__Task goal__.
Answer these from the text on core files:
1. What value do newer Linux kernels set e_phnum to when the memory map count would overflow?
2. On FreeBSD, which field of struct kinfo_vmentry gives the path of the file to read from?
3. What type of note do Linux core files provide for each thread to carry signal information?

This segment starts at file offset 0x2f000, and the position of the desired memory in that segment is 0x8008b0100 - 0x8008b0000, or 0x100. After adding these together, we get an overall position of 0x2f100 in the core file, which is where we can find this variable’s value.

Memory segments in other files

As mentioned earlier, some memory segments are not actually included in the core file. In the case of executable segments, we can instead read the relevant data directly from the binary file. On FreeBSD the kve_path field of struct kinfo_vmentry gives us the path of the file to read from and the kve_offset field tells us the offset of the segment within that file. On Linux, each entry in the NT_FILE note has corresponding fields. Given these pieces of information we can apply the same logic as above to find the target memory location.

Limitations

ELF core files store memory mapping information as program headers, and the field in the ELF file header indicating the number of program headers is stored as a 16-bit unsigned integer, even in the 64-bit version of ELF. Therefore any program with more than (2^16) - 1 (65535) memory maps would cause an overflow in this field. Older core dump implementations did not account for this and as a result, core files appeared to be missing many of their memory segments. Newer versions of the Linux kernel get around this by setting this field (e_phnum) to 0xffff for any map count that would overflow, and then storing the actual count in the sh_info field (stored as a 32-bit unsigned integer) of the first section header. However, the problem still persists in FreeBSD.

Signal Information

Another very important part of process state is information about signals sent to the process. When a signal is caught by a user-supplied signal handler, the stack trace will make it clear that a signal is present because the stack will contain a frame for the signal trampoline. However, when the operating system initiates a core dump because of an unhandled signal such as SIGABRT or SIGSEGV, the stack trace will provide no indication of a signal. Linux core files provide a note of type NT_SIGINFO for each thread; each of these notes is an instance of the siginfo_t, which contains signal number, code and additional signal-specific details (such as the faulting address in the case of SIGSEGV).

Signals on FreeBSD

FreeBSD does not provide such detailed information. Instead, as shown earlier, the struct prstatus provided for each thread includes a field int pr_cursig whose value represents the number of the signal received by the process (or 0 if there is no signal present). It does not provide any further information about the signal, though. This field has the same value across all threads, so if a process dumps core due to an unhandled SIGABRT, for instance, every single struct prstatus will have its pr_cursig field set to SIGABRT. However, if a specific thread causes a signal (for example, a thread dereferences a NULL pointer, causing a SIGSEGV), then that thread will be the first one listed in the core file.

__Dataset content__.
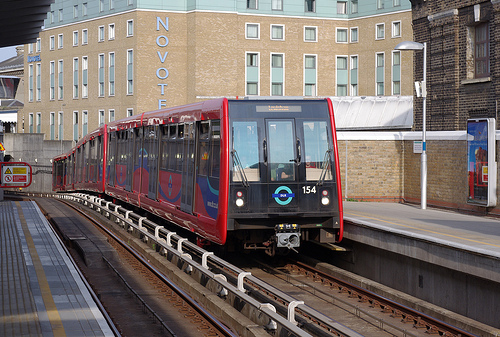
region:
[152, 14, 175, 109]
name of this building in powder blue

__Response box__.
1. 0xffff
2. kve_path
3. NT_SIGINFO